One of the drawbacks is that the order in which optimizations are run affects the quality of the generated code, a problem commonly known as the phase ordering problem. That is, optimization stages are not commutative. The local nature of these optimization heuristics makes it difficult to take into account the effect of future optimizations.
Instead, the set of candidate optimized programs is computed by repeatedly inferring equivalences between program fragments, thus allowing us to represent the effect of many possible optimizations at once. Equality analysis effectively looks to instantiate equality axioms or rules that we know are equivalent. For example, simplifying a * 0
to 0
but they can also get more complicated (e.g. inlining, tail recursion elimination).

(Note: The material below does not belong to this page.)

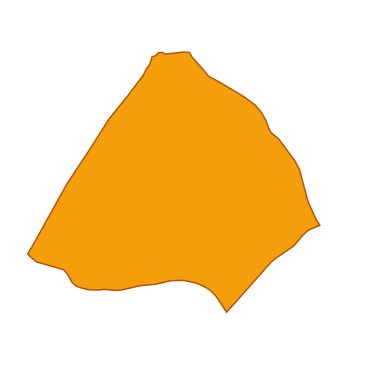 Marowijne, Albers equal-area conic projection, rotated 291°
{"feature_id": "SUR-67", "entity_name": "Marowijne", "entity_type": "District", "adm_level": 1, "iso_a3": "SUR", "parent_name": "Suriname", "parent_adm1": "", "projection": "albers", "projection_center": [-54.373, 5.594], "detail": "fine", "context": "isolated", "style": "filled", "palette": "amber", "viewbox_px": 384, "rotation_deg": 291, "n_neighbors": 0, "source": "natural_earth", "source_scale": "10m", "svg_char_len": 924}
<svg xmlns="http://www.w3.org/2000/svg" viewBox="0 0 384 384"><g transform="rotate(291 192 192)"><path d="M258.2,276.5L251.5,284.3L224.5,303.8L210.0,318.7L206.8,323.3L206.7,323.2L198.6,314.8L195.5,313.0L190.7,310.7L178.4,306.5L159.3,293.4L154.6,290.9L92.2,267.4L103.5,251.5L105.3,247.8L106.7,244.2L107.7,240.0L108.2,235.3L108.4,228.0L106.6,216.1L101.5,203.8L93.0,191.4L85.9,177.1L75.3,161.3L72.6,155.5L69.7,145.2L67.0,139.8L64.2,132.3L63.6,129.7L62.6,120.8L63.0,116.5L64.4,112.7L71.1,104.7L73.5,99.8L71.0,72.3L73.4,64.9L75.2,60.7L85.9,62.6L155.0,72.4L197.2,81.7L230.1,88.3L258.7,97.5L283.3,104.6L291.2,105.4L295.4,106.9L304.1,106.3L306.1,109.1L309.7,110.5L311.7,114.0L311.1,117.6L319.4,133.5L321.4,139.6L318.1,143.4L310.0,159.1L306.0,165.9L304.2,179.6L299.5,206.3L295.8,219.8L291.5,227.8L285.3,235.3L279.4,240.5L276.1,244.0L274.8,247.2L272.7,253.8L258.2,276.5Z" fill="#f59e0b" stroke="#b45309" stroke-width="1.5"/></g></svg>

Optimizations can work as before, except that when the optimization would have performed a transformation, it now simply records the transformation as an equality. After a program is converted into IR, we repeatedly apply equality analyses to infer new equalities until no more equalities can be inferred, a process known as equality saturation.
Pseudo-code
def equality_saturation(expr, rewrites):
egraph = initial_egraph(expr)
# hot loop
while not egraph.is_saturated_or_timeout():
for rw in rewrites:
# read step -> find substitutions
# ematch searches for the pattern in the egraph
# returns a list of pairs of substitutions and the eclass it was found in
for (subst, eclass) in egraph.ematch(rw.lhs):
# write step, ensure we restore invariants here
eclass2 = egraph.add(rw.rhs.substitute(subst))
# restore congruence!
egraph.merge(eclass, eclass2)
return egraph.extract_best()
Things to note:
- rewrites are ordered
- reads and writes are interleaved which means we need to do more invariant maintenance
What egg
does (deferred invariant maintenance):
def equality_saturation(expr, rewrites):
egraph = initial_egraph(expr)
while not egraph.is_saturated_or_timeout():
# difference here is we partition the reads/writes separately
matches = []
# all reads, we can parallelize
for rw in rewrites:
for (subst, eclass) in egraph.ematch(rw.lhs):
matches.append((rw, subst, eclass))
# all writes
for (rw, subst, eclass) in matches:
eclass2 = egraph.add(rw.rhs.substitute(subst))
egraph.merge(eclass, eclass2)
# restore invariants
egraph.rebuild()
return egraph.extract_best()